Exactly 40 years after Lisney opened for business on Dublin’s St Stephen’s Green, the estate agency is getting ready to pull down the shutters and relocate to new offices in St Stephen’s Green House opposite the National Concert Hall on Earlsfort Terrace.
About 75 of the agency’s 100 Irish staff will be moving to the new 930sq m (10,000sq ft) premises at the end of January and apparently the company is also gearing up to open a high-profile showrooms in the south inner city.
Managing director James Nugent says the idea of someone driving around the various estate agency offices to see what houses are for sale is a “dead concept” that has been replaced by online and traditional media.

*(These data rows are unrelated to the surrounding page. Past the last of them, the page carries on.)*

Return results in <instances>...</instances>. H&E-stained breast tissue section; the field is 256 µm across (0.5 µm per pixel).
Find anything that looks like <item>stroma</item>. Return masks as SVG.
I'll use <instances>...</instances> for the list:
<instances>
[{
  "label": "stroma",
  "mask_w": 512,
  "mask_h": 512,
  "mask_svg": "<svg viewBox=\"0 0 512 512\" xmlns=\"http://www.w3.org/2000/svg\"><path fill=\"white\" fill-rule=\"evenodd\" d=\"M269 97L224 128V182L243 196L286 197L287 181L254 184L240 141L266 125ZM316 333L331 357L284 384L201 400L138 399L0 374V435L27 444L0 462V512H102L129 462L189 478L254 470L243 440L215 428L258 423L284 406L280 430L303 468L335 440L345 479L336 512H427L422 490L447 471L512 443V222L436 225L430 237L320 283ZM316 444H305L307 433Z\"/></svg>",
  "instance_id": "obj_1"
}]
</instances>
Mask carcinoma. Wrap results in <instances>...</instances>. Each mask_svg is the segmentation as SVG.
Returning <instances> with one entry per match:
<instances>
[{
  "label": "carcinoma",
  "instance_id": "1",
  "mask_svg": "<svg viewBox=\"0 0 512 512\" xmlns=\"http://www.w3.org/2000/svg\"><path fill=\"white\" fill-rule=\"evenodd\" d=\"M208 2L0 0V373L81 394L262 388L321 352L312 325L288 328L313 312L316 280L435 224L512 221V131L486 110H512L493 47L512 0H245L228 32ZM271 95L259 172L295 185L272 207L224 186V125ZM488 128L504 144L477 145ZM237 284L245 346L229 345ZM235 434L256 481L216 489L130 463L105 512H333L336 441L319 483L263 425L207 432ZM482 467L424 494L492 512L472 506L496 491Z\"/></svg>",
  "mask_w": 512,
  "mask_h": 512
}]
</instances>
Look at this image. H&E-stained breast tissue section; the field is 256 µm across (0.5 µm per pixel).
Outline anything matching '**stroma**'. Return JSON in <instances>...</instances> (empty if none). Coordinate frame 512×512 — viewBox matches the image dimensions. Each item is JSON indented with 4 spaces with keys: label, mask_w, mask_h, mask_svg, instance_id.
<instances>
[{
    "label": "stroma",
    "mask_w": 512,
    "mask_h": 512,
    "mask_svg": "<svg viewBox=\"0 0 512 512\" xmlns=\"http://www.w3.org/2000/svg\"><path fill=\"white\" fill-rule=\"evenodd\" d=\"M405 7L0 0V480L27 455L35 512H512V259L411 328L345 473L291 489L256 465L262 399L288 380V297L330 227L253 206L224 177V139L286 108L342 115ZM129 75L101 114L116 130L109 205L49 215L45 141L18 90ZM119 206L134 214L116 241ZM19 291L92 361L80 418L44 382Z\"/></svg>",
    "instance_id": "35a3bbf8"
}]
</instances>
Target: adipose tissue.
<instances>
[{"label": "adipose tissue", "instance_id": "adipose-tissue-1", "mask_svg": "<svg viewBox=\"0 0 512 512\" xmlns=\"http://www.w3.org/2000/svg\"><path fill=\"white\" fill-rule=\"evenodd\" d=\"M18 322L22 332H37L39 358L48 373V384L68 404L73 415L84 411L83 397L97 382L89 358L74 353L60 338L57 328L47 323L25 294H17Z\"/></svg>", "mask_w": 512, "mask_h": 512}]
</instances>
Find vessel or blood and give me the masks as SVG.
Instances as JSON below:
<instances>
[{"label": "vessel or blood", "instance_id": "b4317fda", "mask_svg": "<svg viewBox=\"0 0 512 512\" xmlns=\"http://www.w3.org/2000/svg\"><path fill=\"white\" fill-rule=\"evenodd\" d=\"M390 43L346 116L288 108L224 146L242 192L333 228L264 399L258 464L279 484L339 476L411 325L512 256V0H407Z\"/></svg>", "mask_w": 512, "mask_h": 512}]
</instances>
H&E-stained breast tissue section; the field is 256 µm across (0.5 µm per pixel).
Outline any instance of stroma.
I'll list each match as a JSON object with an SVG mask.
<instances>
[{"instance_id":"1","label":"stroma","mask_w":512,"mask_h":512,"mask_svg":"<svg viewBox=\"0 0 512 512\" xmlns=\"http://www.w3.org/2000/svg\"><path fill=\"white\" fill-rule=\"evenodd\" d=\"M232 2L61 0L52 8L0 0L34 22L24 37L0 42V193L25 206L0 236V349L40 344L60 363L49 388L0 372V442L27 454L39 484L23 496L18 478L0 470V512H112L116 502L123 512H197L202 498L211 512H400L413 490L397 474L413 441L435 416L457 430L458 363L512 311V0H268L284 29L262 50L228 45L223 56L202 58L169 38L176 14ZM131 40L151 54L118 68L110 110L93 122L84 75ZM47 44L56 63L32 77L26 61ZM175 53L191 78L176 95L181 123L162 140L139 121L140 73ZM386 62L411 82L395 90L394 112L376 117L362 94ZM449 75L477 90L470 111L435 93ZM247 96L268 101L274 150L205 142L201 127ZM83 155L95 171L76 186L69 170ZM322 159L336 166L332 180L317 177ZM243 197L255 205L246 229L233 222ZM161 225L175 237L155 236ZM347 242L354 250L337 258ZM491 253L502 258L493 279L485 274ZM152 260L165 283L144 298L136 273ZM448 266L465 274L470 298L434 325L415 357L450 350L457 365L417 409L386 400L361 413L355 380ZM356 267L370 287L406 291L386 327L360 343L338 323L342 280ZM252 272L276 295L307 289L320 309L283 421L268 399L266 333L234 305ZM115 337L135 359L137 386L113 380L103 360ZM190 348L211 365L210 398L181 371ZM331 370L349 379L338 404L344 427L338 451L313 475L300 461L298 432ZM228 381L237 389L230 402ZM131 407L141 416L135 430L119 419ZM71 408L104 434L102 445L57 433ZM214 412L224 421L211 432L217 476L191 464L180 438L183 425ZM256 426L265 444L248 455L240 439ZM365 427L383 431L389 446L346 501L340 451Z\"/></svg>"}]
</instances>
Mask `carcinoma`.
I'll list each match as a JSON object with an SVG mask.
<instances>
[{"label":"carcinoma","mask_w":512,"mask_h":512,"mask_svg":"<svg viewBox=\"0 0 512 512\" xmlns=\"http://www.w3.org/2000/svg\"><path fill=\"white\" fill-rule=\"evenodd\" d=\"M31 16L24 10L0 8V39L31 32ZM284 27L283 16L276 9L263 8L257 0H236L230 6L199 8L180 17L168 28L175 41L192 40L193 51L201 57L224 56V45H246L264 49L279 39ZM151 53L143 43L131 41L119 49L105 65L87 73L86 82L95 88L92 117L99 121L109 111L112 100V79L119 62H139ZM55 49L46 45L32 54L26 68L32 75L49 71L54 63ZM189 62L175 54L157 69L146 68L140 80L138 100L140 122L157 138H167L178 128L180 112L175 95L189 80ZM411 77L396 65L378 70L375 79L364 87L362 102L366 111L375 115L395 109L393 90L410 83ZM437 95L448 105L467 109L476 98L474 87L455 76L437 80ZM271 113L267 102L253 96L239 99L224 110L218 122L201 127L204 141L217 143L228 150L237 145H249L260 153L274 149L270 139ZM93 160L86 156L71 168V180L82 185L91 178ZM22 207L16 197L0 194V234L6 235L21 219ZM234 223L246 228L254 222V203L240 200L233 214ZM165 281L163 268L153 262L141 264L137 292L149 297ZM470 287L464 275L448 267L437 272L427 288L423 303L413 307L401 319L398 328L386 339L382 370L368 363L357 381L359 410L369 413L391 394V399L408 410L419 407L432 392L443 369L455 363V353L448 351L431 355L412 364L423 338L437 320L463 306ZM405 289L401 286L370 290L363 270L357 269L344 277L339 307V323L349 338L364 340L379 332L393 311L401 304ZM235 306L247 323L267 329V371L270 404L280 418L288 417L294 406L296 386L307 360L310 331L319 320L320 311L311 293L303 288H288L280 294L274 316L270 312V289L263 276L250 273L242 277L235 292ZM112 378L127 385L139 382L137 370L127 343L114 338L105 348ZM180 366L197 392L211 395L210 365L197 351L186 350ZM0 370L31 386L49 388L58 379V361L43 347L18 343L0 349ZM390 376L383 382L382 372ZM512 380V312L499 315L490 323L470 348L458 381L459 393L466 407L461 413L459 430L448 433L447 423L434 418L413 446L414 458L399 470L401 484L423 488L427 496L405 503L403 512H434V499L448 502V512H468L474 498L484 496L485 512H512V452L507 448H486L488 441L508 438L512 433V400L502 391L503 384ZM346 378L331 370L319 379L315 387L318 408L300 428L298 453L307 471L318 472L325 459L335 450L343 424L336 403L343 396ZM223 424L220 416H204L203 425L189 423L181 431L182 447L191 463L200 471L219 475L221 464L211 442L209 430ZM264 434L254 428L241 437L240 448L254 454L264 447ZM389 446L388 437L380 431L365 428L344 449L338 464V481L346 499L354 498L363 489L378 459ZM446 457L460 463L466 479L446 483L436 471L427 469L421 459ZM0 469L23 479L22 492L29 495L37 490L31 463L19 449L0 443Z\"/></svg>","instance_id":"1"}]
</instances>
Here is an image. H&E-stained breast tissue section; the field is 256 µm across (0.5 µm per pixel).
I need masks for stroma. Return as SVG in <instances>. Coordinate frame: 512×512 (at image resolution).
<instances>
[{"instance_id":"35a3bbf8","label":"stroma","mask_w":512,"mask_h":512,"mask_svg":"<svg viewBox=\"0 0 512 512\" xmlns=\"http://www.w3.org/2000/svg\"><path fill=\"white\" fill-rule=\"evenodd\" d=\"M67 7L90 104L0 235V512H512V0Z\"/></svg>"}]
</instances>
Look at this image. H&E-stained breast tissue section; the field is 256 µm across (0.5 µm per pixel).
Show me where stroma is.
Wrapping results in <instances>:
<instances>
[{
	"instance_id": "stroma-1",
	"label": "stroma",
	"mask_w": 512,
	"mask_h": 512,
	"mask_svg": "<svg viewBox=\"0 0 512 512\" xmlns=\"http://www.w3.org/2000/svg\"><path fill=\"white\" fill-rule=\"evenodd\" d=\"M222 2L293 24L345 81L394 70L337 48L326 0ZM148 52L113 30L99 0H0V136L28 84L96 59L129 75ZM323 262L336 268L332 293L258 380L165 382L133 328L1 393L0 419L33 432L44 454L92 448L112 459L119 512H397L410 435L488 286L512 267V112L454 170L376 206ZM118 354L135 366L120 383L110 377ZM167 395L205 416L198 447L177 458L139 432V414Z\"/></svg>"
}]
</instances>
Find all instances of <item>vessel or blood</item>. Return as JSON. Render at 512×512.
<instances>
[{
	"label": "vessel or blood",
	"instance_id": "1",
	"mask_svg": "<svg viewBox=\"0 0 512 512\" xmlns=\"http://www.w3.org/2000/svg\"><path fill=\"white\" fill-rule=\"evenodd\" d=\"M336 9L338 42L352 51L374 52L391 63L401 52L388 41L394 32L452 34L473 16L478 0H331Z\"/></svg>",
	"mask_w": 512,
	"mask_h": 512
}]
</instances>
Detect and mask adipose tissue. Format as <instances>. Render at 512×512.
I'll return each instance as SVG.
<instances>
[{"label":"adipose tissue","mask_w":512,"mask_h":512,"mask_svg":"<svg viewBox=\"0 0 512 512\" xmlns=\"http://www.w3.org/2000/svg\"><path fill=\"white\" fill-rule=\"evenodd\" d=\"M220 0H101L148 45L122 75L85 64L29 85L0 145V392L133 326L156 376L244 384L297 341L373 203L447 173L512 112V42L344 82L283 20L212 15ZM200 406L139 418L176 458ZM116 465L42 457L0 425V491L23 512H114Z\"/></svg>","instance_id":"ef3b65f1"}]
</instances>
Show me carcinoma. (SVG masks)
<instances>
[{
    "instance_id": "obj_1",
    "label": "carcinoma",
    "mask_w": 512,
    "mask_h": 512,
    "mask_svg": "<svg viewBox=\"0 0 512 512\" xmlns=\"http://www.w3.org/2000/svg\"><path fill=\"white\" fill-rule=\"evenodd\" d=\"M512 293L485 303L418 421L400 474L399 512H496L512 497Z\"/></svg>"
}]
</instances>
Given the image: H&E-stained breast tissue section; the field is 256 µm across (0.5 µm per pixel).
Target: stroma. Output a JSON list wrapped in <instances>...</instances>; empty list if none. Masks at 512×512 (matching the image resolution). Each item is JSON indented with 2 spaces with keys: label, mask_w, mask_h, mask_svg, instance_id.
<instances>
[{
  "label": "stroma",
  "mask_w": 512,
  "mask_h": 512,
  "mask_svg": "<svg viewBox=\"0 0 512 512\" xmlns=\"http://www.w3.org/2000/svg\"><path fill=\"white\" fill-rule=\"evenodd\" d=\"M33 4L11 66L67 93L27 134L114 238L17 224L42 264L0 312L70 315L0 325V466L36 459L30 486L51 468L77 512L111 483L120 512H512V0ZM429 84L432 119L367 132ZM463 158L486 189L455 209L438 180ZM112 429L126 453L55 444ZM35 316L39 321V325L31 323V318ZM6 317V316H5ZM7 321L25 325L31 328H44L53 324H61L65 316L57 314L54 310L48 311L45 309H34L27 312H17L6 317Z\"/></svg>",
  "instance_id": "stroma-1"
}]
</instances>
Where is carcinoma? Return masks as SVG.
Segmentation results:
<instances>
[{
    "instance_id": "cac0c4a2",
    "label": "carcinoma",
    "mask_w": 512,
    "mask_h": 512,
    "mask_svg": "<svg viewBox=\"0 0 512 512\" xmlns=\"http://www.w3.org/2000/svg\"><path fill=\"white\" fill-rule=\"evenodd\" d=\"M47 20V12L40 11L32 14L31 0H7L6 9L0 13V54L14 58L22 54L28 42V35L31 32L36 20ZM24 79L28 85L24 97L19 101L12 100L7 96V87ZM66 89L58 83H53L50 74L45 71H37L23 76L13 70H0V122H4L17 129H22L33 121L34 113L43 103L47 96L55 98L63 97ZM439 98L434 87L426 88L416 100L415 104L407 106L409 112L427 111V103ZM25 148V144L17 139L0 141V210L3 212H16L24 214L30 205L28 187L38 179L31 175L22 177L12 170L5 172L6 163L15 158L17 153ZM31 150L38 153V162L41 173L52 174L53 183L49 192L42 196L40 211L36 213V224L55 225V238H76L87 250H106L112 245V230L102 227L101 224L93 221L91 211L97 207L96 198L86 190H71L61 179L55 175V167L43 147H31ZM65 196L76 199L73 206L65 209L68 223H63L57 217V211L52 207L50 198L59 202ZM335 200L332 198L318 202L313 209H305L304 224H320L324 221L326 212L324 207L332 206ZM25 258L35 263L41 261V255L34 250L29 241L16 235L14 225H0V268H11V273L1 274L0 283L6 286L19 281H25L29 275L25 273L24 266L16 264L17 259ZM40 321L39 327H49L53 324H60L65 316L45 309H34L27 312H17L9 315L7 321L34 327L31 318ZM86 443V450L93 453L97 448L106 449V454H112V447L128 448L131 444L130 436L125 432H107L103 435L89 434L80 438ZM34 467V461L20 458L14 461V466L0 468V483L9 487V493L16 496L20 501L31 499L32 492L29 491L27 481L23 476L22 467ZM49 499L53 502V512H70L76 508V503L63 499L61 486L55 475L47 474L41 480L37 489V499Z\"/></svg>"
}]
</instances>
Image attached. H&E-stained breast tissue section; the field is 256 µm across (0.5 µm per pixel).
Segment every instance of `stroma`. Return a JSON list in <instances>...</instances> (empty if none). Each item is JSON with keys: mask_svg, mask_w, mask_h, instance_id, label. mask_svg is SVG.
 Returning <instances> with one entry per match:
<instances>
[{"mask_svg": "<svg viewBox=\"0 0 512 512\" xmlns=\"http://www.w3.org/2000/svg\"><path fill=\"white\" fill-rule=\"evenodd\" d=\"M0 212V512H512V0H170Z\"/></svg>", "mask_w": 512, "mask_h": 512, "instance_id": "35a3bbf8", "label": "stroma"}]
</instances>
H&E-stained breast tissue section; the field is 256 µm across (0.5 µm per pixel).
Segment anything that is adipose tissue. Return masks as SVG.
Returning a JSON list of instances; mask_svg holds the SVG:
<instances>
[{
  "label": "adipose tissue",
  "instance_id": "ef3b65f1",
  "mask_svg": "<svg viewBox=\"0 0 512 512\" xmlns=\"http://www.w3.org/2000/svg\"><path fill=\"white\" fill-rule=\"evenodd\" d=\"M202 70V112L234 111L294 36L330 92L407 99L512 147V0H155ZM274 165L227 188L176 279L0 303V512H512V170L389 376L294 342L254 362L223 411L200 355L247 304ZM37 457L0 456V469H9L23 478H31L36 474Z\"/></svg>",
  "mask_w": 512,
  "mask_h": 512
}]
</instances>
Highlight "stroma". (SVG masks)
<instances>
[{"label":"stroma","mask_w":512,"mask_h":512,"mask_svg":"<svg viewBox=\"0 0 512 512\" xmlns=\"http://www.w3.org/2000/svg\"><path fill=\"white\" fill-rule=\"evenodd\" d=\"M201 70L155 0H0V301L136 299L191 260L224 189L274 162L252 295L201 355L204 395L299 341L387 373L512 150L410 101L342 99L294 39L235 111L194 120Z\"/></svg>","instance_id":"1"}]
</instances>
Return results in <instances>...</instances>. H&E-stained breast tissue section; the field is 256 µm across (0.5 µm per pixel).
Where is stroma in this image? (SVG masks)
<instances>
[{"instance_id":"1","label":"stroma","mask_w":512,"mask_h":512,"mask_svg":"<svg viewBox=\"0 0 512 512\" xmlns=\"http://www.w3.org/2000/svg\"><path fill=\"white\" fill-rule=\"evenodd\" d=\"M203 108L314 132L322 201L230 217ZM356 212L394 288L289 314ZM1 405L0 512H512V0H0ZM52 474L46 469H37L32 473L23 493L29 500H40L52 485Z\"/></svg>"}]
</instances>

Lisney is not the only one of the big name agencies getting ready to relocate. Jones Lang LaSalle has already launched a search for suitable offices in the south inner city now that its landlords, IPUT, have got planning permission to demolish the existing block on Molesworth Street/South Frederick Street and replace it with a larger and more suitable building. Another tenant, the Passport Office, is also looking for alternative space preferably in a State- owned building in the city centre.
Jones Lang has been trading out of Molesworth Street for 34 years when the business was launched by the larger-than-life character Tommy Lombard. Current boss John Moran is hoping to rent 1,022sq m (11,000sq ft) of space on one level in Dublin 2 to accommodate 75 staff.